Ditto for the various hand-held-device screens I've messed around with at the Nokia store on Michigan Avenue. The iPhone, the early reviews suggest, is better than those or the BlackBerry at displaying and navigating the Net.
But still, ultimately, the Web wants real estate. It is a medium of connections. Link A leads you to B, B reminds you of C, and C lands you at the completely unexpected delight of D.
The iPhone has a 3½-inch screen, and I don't even like using my 12-inch laptop screen for an extended Web session. It's just so much better with a proper mouse and keyboard and a 19- inch monitor to let you see the full flow of information, the full gamut of linkability.
The next great improvement, incidentally, will come when Web video quality is good enough that you can actually watch it in fullscreen mode without wondering if somebody draped cheesecloth over your monitor.
Then there is the question of speed. The other thing the Internet requires, beyond size, is that when you click on a link, it loads in less time than it would take you to design the Web page on your own.
The iPhone, unfortunately, uses AT&T's Edge data network for its Internet service, when it can't find a WiFi connection. I have Edge on my BlackBerry (the 8700g model, via T-Mobile) and as it loads pages, you are forgiven for imagining that you hear a modem dialing in a telephone number.

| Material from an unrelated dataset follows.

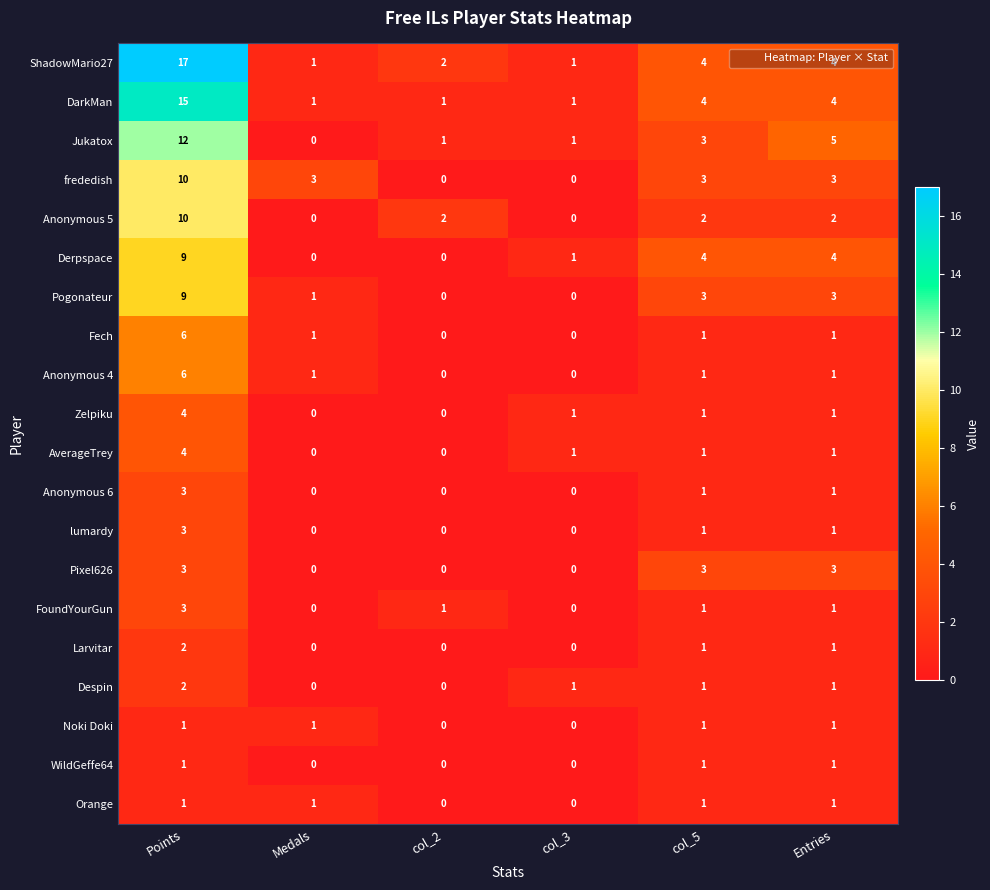

Which series has the largest range (max minus min)?

ShadowMario27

One iPhone reviewer said it took 100 seconds for Amazon's home page to appear. It took only seven to show up on my device, but that's the stripped-down, BlackBerry-optimized Amazon home page.
The iPhone does some very cool things with the Net. Instead of streamlined pages, it offers the real deal for better (information) and worse (speed). Tap on the screen to zoom in. Open your thumb and forefinger on the screen to expand the view. There's fingertip scrolling and a screen that recognizes whether you?re holding the phone vertically or horizontally. And it gets good reviews for its e-mail handling, although not for its touch pad-based text-entry function to respond to e-mails.
But it's hard to imagine the iPhone fundamentally changing the mobile Internet game when the Internet, except for the most utilitarian of functions, does not want to be mobile.